What's Behind the Target?
A green without visual containment (a framework of trees) requires golfers to feel the depth and distance to the hole. This effect can be achieved instead when vast expanses of open space loom beyond the green. Whether the background consists of a broad body of water, a stark span of terrain, or an empty skyline, golfers lack visual orientation and must trust their sense of depth in the approach to the hole.
As flagsticks will typically appear as part of the distant horizon, many golfers will reach for a stronger club. Approach shots consequently may carry the green despite all the available yardage information at hand.
What's in front of Target?
Architectural features in front of a green also challenge a golfer's judgment of distance. Cross-bunkers and carry bunkers, which emerge considerably shy of a green complex, often camouflage the remaining distance to the pin.
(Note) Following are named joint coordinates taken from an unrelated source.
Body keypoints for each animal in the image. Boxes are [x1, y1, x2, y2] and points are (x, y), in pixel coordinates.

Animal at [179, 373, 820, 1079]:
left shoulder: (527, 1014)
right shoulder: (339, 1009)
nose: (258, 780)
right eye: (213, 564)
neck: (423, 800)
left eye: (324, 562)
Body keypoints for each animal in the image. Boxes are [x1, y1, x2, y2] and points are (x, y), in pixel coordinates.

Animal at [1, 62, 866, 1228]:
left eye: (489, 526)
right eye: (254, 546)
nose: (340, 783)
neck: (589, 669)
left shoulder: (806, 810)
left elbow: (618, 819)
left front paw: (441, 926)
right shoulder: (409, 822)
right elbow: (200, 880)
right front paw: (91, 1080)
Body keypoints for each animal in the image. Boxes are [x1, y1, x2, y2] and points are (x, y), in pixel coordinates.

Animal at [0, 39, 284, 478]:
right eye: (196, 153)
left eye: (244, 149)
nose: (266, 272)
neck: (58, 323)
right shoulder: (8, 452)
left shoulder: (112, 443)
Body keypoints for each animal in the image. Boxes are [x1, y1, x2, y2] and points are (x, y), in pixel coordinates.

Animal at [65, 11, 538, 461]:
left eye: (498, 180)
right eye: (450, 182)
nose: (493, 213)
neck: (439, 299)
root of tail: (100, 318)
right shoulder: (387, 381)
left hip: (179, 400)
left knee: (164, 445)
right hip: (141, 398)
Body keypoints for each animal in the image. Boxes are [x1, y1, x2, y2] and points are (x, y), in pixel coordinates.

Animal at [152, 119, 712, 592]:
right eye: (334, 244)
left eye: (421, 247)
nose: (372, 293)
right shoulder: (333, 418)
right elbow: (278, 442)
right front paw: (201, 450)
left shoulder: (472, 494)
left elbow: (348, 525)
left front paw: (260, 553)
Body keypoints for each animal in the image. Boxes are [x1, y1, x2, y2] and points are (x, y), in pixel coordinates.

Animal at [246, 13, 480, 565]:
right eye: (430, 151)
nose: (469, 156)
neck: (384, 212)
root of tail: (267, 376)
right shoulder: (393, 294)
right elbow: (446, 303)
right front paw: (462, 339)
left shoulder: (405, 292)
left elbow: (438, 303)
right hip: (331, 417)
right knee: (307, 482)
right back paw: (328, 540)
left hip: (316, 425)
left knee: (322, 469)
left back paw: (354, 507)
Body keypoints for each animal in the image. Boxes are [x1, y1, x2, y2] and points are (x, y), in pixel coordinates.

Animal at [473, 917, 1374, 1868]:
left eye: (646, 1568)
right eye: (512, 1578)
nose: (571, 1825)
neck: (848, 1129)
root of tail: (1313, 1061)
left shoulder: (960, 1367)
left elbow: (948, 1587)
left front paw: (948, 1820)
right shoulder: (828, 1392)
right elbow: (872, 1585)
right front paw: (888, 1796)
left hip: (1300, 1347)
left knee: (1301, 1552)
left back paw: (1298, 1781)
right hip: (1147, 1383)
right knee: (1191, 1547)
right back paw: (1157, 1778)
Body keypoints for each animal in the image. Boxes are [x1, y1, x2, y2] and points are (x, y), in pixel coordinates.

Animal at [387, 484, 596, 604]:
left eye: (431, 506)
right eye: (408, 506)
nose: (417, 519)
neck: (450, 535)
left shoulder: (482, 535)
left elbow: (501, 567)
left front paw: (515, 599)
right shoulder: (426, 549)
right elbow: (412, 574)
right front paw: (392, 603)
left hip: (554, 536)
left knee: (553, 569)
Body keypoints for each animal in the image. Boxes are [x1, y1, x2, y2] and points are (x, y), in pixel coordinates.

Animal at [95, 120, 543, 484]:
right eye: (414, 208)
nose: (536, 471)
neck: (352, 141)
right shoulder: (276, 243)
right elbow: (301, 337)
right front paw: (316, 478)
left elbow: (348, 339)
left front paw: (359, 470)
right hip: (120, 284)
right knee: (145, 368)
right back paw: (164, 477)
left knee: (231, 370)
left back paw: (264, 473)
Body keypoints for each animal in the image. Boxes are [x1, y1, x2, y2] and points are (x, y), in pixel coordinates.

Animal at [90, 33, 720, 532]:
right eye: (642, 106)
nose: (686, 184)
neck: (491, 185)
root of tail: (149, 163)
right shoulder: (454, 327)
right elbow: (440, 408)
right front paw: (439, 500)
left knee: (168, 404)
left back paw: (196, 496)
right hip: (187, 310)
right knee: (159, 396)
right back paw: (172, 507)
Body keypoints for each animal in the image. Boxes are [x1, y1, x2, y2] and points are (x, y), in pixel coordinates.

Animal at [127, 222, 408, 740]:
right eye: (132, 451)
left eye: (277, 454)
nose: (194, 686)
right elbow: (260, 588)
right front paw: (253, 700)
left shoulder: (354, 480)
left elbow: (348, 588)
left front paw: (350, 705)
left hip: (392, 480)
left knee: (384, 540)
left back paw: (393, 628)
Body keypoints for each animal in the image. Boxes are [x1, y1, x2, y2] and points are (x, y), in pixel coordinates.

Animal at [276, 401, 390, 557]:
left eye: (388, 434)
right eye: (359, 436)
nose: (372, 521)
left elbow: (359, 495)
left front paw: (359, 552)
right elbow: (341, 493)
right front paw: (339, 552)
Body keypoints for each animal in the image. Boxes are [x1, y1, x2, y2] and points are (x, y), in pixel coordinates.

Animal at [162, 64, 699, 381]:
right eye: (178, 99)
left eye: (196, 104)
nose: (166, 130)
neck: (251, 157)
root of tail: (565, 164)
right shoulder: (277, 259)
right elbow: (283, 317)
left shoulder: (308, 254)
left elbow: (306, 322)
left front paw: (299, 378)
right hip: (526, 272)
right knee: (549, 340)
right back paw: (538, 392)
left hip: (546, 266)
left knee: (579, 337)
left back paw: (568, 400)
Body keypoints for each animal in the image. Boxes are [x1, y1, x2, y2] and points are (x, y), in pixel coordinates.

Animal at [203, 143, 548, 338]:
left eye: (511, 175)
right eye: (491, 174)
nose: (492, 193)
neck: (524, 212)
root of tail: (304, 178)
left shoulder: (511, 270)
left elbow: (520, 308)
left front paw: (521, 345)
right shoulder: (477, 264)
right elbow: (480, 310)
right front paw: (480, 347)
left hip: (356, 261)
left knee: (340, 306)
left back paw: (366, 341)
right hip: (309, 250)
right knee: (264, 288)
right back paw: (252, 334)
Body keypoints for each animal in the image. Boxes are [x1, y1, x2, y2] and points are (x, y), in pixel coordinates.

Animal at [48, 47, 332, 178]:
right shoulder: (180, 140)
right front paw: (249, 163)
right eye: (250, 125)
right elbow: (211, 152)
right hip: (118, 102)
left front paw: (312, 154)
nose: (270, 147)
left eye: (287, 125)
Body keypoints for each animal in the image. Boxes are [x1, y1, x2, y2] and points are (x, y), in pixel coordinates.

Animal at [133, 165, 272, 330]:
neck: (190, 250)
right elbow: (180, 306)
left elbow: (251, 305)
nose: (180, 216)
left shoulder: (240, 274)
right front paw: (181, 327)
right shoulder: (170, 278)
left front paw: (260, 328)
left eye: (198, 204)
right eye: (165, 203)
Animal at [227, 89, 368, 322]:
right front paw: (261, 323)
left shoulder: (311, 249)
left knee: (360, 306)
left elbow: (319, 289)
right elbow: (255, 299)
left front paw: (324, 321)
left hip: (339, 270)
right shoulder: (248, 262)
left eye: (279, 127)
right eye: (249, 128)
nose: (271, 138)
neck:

Golfers ordinarily cannot visualize the actual extent of terrain between the carry bunkers and the green. As flagsticks often appear immediately beyond these bunkers, approach shots will routinely fall short of the hole.
What's beside the Target?
The width and dimension of golf holes can also play optical illusions with the target. A green typically appears much larger than it really is when the perspective is carved through a narrow corridor of trees. Likewise, a green often appears much smaller than it actually is when positioned in an open space.
Pat Ruddy, golf architect, explains that these delusions are enhanced when different presentations are offered in a single round. Ruddy says, "give a variety of enclosed settings in valleys or trees followed quickly by panoramic vistas over miles of countryside or sea, and the eye will fairly quiver sending the wrong information back to the command post."
Like diverse light settings, a golfer’s vision can adjust to any one perspective, even if it's nightfall. However, if golfers move back and forth between bright and dark settings, they may lose their sense of focus.
Bill Coore and Ben Crenshaw portray such variations of landscapes at Friar's Head Golf Club in Baiting Hollow, N.Y. The routing swings back and forth from tree-lined dunes off the north shore into windswept meadows closer inland. Ron Whitten, architecture and design editor for Golf Digest, claims that Coore and Crenshaw visually "mix it up better than anyone."
Also, a shot that must be played between two architectural features, (such as between two trees or between two hills) to a distant green creates optical illusions. According to Ruddy, by moving the hills closer together (decreasing the gap) or further away from each other (increasing the gap), or by adjusting the angle in which you must intersect the gap, will in turn lengthen or shrink the perspective of the target.